Das Deutsche Kaiserreich sah in China einen wichtigen Absatzmarkt und viele Möglichkeiten für Investitionen von deutschem Kapital. Nachdem China zwei Kriege gegen Großbritannien verloren hatte (Opiumkriege 1839–1842 und 1856–1860), wurde das chinesische Reich in sogenannten „Ungleichen Verträgen“ gezwungen, das Land für Kaufleute und Missionar:innen unter dem Schutz westlicher Soldaten zu öffnen. Um Handelsvorteile zu sichern, planten deutsche Politiker schon seit den 1860er Jahren, einen Stützpunkt in China aufzubauen. Seit den 1890er Jahren forderte auch die Marine eine Basis in Ostasien, wo deutsche Schiffe auf dem Weg zwischen den Kolonien in Afrika und der Südsee Kohle bunkern sollten.

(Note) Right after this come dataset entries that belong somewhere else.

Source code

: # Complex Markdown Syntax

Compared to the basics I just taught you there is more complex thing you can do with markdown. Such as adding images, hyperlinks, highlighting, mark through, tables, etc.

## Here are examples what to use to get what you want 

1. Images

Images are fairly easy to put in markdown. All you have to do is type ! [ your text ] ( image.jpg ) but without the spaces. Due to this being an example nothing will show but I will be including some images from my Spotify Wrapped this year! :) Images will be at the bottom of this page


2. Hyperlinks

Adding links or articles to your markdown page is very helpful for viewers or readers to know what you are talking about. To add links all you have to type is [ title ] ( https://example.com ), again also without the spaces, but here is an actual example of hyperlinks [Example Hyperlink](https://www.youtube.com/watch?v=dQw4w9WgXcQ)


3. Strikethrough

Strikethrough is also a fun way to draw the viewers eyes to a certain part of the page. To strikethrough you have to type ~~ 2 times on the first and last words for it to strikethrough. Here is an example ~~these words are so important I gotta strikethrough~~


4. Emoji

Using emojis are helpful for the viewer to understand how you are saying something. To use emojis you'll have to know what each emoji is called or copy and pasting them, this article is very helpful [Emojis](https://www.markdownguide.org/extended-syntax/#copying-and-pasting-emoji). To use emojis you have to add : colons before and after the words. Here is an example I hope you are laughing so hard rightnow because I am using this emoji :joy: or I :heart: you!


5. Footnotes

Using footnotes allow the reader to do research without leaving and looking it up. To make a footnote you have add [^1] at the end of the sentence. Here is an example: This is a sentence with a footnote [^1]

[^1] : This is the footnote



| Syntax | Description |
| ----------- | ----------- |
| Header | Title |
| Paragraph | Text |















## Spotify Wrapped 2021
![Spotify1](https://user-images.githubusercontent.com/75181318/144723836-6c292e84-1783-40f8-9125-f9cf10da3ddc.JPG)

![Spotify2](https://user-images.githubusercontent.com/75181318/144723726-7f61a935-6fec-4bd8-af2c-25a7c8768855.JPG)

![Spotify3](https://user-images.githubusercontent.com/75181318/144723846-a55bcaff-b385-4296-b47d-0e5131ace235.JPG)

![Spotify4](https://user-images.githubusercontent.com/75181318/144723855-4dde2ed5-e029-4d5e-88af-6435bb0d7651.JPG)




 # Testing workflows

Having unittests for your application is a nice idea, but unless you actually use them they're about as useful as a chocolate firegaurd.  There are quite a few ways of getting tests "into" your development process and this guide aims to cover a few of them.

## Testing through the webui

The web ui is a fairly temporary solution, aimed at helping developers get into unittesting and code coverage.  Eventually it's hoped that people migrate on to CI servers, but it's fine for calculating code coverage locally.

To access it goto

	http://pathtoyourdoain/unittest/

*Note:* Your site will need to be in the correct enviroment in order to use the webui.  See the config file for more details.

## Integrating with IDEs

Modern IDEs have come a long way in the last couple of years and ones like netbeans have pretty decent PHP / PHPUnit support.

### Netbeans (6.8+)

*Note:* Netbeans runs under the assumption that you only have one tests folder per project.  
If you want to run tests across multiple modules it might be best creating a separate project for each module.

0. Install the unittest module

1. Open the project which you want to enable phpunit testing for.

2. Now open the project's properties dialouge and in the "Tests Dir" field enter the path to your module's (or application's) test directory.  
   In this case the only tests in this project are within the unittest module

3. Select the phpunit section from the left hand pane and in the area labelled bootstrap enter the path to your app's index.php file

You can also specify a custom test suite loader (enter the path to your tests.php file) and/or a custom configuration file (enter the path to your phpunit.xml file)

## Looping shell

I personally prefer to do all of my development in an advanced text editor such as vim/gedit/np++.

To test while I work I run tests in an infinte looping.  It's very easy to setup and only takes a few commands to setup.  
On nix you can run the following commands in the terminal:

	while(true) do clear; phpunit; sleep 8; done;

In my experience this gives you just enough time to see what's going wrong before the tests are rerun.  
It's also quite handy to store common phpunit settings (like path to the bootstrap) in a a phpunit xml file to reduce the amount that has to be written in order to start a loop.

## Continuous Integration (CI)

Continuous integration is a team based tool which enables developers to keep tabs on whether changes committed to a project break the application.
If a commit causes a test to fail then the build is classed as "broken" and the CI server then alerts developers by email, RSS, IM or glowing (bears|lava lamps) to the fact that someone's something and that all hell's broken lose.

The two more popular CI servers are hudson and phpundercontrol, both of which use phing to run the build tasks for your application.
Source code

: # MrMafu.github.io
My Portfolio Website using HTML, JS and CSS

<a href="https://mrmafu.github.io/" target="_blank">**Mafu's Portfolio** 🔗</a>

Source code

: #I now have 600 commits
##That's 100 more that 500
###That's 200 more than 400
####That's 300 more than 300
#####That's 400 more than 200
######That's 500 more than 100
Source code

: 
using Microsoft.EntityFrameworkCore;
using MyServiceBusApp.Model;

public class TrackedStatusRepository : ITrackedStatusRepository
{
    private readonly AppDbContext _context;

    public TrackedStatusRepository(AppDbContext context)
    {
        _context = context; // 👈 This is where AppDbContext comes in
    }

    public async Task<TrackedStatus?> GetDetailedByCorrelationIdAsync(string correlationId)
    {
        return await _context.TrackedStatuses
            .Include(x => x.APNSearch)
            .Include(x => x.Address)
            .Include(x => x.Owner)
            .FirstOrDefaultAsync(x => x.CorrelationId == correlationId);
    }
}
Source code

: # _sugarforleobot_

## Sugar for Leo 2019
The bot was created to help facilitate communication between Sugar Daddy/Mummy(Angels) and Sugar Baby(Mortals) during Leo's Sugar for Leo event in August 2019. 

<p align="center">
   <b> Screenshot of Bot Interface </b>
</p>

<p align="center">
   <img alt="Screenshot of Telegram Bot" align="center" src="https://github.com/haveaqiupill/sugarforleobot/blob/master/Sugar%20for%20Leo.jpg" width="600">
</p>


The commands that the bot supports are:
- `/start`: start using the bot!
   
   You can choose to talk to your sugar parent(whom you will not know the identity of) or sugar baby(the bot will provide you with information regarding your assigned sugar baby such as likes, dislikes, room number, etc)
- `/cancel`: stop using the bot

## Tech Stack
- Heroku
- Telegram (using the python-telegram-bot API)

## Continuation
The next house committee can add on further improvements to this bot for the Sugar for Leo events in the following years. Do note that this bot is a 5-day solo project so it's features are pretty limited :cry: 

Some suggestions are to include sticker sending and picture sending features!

Als 1897 zwei deutsche Missionare ermordet wurden, nutzte das Deutsche Kaiserreich dies als Vorwand, um die Kiautschou-Bucht mit der Hafenstadt Qingdao zu besetzen. Das Deutsche Kaiserreich pachtete das Gebiet anschließend für 99 Jahre und errichtete einen Marinestützpunkt. Allerdings eroberten schon in den ersten Monaten des Ersten Weltkriegs japanische Truppen den deutschen Stützpunkt und mit dem Versailler Vertrag wurde die deutsche Kolonialherrschaft schließlich auch formal beendet.

Relevanz des Materials

Die Einladung zum Maskenfest zur Hochzeit des Imperialismus verweist auf zentrale gesellschaftliche und kulturelle Praktiken in Bezug auf den Kolonialismus. Die bürgerliche Gesellschaft „Ressource“ in Bielefeld nahm die Eroberung des Marinestützpunkts Qingdao zum Anlass, am Faschingsdienstag 1898 eine dazu passende Mottoparty zu veranstalten. Dabei ging es den Veranstaltern nur um „Exotismus“. Die meisten Menschen dieser Zeit haben keine Fernreise in andere Kontinente unternommen. Das Fremde hatte dementsprechend einen Reiz und ermöglichte es, eigene Wünsche und Vorstellungen zu projizieren. Man musste sich nicht mit der anderen Kultur beschäftigen oder sie respektieren. Dass auch die „Ressource“ sich nicht ernsthaft mit chinesischer Kultur beschäftigte, wird an einigen Stellen anhand der Einladung deutlich. So ist die Kleidung der abgebildeten Personen nicht chinesisch, sondern höchstens klischeehaft japanisch. Dass nur Frauen abgebildet sind, weist auch darauf hin, dass auch sexualisierte Vorstellung des Exotischen eine Rolle spielen. Umrahmt ist der Einladungstext zudem mit scheinbar chinesischen Schriftzeichen, die die stereotypische Darstellung vervollständigen.